The Cathedral of St. John the Divine prays for peace as Joe Biden and Kamala Harris take office.
On Tuesday evening at 1047 Amsterdam Avenue, a large array of candles were placed outside of the Cathedral’s grand doors. Here the religious institution invited New Yorkers to light a candle wick and pray for peace in the coming days as a new president and vice president settle into their new roles.
In order to ensure social distancing measures were met, members of the church erected tables at the foot of the steep steps, where attendees could inscribe their wish on the glass shell of a candle with a permanent marker before lighting it directly upon sacred grounds. Members of the church hope that some semblance of solidarity can be installed with this act of positive longing for the future.
“Months ago we were aware that this election was going to be very fraught and we envisioned violence and strife. So, we had vigils on the steps of this cathedral to pray for unity. Here we are again, the violence we feared has happened. There could be violence again tomorrow,” said Father Patrick Malloy the Sub-Dean of St. John the Divine referring to the attack on the capitol by a far-right mob.
The world watched in shock as confederate flags and Trump banners were the marching colors of an attempted coup that ended with a bloody siege in the senate. From the unforgettable images of individuals looting podiums from the historic grounds to a man dressed in body armor brandishing zip ties. The mayhem disturbed millions of people, Father Malloy included.
“What happened on January 6th is unimaginable. We expected there to be strife but I couldn’t have imagined people desecrating the capitol building and threatening the lives of our congresspeople, and so it was traumatic for everybody. Today we are inviting people to come here and as a token of their prayer to light a candle, to make a pilgrimage up the steps as a token of their hope,” Father Malloy told amNewYork Metro.

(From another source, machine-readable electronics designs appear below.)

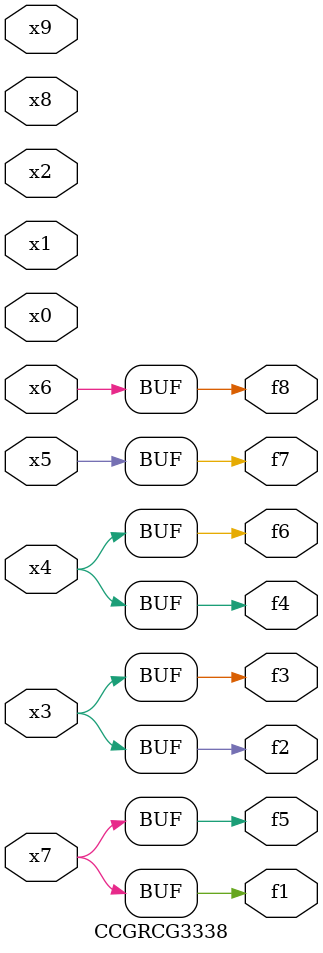
<source format=v>
module CCGRCG3338(
	input x0, x1, x2, x3, x4, x5, x6, x7, x8, x9,
	output f1, f2, f3, f4, f5, f6, f7, f8
);
	assign f1 = x7;
	assign f2 = x3;
	assign f3 = x3;
	assign f4 = x4;
	assign f5 = x7;
	assign f6 = x4;
	assign f7 = x5;
	assign f8 = x6;
endmodule

</source>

The Cathedral of St. John the Divine is no stranger to strife and violence itself. After putting services on hold for almost a year due to the COVID-19 pandemic, the grand religious site faced an active shooter directly following a holiday caroling performance on Dec. 13th. The gunman was shot dead by NYPD officers, but not before the traumatic incident shocked parishioners to their very core. A bullet hole from the gunfight is still visible in the Cathedral’s hallowed framework.
It is with this in mind that Manhattan Borough President Gale Brewer attended the event.
“It is to counter the shooting that happened here, to reclaim the space. But to also get rid of Trump. I hope the new administration pays attention to urban America,” Brewer said.